Matt Benz, who lives several houses away from the home that was raided overnight, said, “We’d totally prefer not to have the attention we’re having here.” He said that hundreds of FBI agents wearing night-vision goggles swarmed the area and used a bullhorn to order everyone out of the house while questioning the residents.
Eric Talley, 51, was the officer who was killed. He had been with the police since 2010. After responding to a call about shots fired and someone holding a gun, he was the first to arrive, she said.
Homer Talley, 74, spoke of his son as a loving father who “knew the Lord.” He had seven children, ranging in age from seven to twenty.
From his ranch in central Texas, his father told The Associated Press, “We know where he is.” “He cherished his family above all else. He was unconcerned about death. He didn’t want to bring them through it.”
The other people who died were between the ages of 20 and 65. Denny Stong, 20, Neven Stanisic, 23, Rikki Olds, 25, Tralona Bartkowiak, 49, Suzanne Fountain, 59, Teri Leiker, 51, Kevin Mahoney, 61, Lynn Murray, 62, and Jodi Waters, 65, were named as the victims.
Around 100 people milled around a makeshift memorial near the supermarket late Tuesday night, which was decorated with wreaths, candles, banners reading “#Boulderstrong,” and ten crosses with blue hearts and the names of the victims. Four young girls huddled in the cold, one of them sobbing as she recalled how they had protested the shooting at Marjory Stoneman Douglas High School in Parkland, Florida, in 2018.
Jordan Sailas, a former coworker, said Leiker, Olds, and Stong worked at the supermarket.
On the call, Olds’ grandmother sobbed as she identified the young woman she had a hand in raising. Jeanette Olds, 71, of Lafayette, Colorado, described her as “just a very sweet and caring, bubbly girl who lit up the room when she came in.”

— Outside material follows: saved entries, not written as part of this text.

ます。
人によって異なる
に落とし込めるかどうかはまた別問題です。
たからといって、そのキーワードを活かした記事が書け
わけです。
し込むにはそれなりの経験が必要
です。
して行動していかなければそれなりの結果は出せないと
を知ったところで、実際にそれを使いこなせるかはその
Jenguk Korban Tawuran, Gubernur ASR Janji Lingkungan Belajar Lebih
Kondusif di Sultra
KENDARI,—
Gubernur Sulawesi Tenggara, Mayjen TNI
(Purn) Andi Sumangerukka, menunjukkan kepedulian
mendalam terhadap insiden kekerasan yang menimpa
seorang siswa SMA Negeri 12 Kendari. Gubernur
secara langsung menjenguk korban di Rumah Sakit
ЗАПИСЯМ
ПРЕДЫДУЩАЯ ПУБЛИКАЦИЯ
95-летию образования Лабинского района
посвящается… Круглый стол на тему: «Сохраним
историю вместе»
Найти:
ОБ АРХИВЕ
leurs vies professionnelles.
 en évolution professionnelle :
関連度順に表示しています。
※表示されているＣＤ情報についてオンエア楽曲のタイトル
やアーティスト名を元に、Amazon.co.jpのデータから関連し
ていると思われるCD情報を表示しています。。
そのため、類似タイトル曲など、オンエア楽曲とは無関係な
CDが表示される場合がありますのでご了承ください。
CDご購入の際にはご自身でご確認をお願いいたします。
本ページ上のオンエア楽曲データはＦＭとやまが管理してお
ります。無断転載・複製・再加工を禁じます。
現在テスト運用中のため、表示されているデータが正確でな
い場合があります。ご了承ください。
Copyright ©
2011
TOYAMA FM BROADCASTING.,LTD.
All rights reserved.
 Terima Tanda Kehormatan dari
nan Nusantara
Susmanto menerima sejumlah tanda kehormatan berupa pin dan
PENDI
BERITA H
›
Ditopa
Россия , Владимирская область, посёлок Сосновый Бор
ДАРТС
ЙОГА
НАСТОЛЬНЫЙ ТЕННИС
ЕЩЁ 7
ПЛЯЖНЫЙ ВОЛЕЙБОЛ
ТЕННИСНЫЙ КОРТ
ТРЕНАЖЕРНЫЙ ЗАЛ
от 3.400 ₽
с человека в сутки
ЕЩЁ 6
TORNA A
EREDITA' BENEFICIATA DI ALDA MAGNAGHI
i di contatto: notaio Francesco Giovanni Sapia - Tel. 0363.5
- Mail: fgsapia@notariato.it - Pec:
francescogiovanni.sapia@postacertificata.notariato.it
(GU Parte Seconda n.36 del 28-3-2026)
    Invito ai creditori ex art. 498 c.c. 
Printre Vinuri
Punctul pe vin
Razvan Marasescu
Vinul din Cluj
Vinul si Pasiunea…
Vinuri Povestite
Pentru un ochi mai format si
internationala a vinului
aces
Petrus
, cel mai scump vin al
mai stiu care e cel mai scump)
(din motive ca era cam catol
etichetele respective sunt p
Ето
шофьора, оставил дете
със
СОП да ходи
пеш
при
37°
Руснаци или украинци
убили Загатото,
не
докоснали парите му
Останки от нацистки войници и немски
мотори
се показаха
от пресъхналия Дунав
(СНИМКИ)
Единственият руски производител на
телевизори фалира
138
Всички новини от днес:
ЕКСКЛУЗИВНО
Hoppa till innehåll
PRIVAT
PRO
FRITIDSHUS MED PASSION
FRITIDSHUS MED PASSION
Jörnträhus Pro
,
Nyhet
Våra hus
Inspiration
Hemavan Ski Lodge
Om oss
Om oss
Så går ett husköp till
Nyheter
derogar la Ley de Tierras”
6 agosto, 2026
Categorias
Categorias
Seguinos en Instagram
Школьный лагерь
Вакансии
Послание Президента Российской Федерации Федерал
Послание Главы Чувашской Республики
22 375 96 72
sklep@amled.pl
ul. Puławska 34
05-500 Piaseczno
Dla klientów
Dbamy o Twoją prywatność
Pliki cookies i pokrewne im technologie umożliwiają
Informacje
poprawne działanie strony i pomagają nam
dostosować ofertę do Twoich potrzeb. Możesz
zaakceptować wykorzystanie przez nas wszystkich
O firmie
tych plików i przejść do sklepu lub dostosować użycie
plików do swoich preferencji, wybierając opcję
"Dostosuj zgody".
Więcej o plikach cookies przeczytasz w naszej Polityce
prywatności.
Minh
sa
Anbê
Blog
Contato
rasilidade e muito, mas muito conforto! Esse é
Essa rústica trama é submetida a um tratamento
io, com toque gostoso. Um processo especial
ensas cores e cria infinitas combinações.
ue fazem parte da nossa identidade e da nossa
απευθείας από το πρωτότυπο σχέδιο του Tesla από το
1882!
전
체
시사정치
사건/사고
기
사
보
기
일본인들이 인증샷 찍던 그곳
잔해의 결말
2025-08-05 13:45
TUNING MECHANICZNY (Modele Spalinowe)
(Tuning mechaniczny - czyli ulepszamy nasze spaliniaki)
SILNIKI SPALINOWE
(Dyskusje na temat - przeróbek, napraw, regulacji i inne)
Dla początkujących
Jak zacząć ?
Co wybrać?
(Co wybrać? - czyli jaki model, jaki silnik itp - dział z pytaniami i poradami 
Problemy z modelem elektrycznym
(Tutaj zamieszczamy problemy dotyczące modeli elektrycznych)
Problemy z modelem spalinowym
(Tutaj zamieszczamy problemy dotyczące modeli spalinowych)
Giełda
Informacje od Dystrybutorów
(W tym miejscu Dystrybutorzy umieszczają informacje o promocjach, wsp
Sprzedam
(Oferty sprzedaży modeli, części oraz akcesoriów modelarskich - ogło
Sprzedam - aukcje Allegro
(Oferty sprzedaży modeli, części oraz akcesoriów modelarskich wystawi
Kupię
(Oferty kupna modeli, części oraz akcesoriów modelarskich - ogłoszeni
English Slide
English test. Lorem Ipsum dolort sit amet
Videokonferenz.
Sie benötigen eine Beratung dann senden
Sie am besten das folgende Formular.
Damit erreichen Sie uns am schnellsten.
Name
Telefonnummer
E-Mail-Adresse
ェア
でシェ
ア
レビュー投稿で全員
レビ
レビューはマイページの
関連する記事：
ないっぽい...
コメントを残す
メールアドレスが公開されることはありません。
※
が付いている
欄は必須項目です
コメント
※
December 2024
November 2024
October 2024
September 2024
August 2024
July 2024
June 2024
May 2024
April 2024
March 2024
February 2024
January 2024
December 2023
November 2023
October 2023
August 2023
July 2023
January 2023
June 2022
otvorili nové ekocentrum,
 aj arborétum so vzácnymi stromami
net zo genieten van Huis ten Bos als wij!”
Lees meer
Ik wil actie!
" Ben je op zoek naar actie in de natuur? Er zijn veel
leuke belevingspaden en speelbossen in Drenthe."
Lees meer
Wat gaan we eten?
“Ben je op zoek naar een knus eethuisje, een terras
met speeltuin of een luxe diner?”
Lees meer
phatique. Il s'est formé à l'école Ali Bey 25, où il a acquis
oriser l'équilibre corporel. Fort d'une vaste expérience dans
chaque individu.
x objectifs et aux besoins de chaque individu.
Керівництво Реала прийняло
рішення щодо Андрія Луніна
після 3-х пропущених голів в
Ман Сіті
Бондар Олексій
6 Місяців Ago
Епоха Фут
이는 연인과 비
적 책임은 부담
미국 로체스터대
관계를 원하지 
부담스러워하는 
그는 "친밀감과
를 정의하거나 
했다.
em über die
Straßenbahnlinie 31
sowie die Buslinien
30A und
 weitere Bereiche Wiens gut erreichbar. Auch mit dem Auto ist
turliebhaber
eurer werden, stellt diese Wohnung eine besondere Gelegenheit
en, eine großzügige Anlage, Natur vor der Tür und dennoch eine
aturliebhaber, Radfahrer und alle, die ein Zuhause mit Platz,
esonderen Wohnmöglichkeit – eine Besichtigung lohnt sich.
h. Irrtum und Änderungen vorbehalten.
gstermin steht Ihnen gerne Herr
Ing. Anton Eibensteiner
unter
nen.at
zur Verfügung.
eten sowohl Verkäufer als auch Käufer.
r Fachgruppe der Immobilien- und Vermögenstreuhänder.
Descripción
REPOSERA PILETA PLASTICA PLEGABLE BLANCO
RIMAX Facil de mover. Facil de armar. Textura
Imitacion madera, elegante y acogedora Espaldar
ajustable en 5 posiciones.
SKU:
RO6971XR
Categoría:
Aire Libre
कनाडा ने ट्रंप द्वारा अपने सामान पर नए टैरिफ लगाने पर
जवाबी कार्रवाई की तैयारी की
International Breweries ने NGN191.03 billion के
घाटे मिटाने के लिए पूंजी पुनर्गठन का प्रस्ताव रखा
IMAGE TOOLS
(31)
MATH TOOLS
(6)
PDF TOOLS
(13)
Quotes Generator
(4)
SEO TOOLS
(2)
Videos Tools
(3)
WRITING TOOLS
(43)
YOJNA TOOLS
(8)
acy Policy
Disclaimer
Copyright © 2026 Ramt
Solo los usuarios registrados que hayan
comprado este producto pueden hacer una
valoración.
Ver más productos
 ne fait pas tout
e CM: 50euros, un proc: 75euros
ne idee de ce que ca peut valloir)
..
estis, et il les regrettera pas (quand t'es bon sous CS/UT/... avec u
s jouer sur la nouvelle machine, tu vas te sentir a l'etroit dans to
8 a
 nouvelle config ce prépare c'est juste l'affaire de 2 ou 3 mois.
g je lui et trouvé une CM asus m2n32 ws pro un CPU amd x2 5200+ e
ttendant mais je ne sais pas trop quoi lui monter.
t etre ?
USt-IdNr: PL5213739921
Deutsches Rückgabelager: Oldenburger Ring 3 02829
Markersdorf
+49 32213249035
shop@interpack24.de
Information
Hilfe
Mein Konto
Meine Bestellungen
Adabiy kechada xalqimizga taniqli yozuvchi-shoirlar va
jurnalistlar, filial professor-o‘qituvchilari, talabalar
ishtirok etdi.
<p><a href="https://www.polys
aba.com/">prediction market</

The assault in Boulder, about 25 miles (40 kilometers) northwest of Denver and home to the University of Colorado, shocked a state that had previously experienced mass shootings such as the 1999 Columbine High School massacre and the 2012 Aurora movie theater shooting.
According to a database collected by the Associated Press, USA Today, and Northeastern University, Monday’s attack was the seventh mass killing in the United States this year, following the March 16 shooting that killed eight people at three Atlanta-area massage parlors.
According to the database, which monitors mass killings identified as four or more dead, not including the gunman, there was a lull in mass killings during the coronavirus pandemic in 2020, which had the fewest number of such attacks in eight years.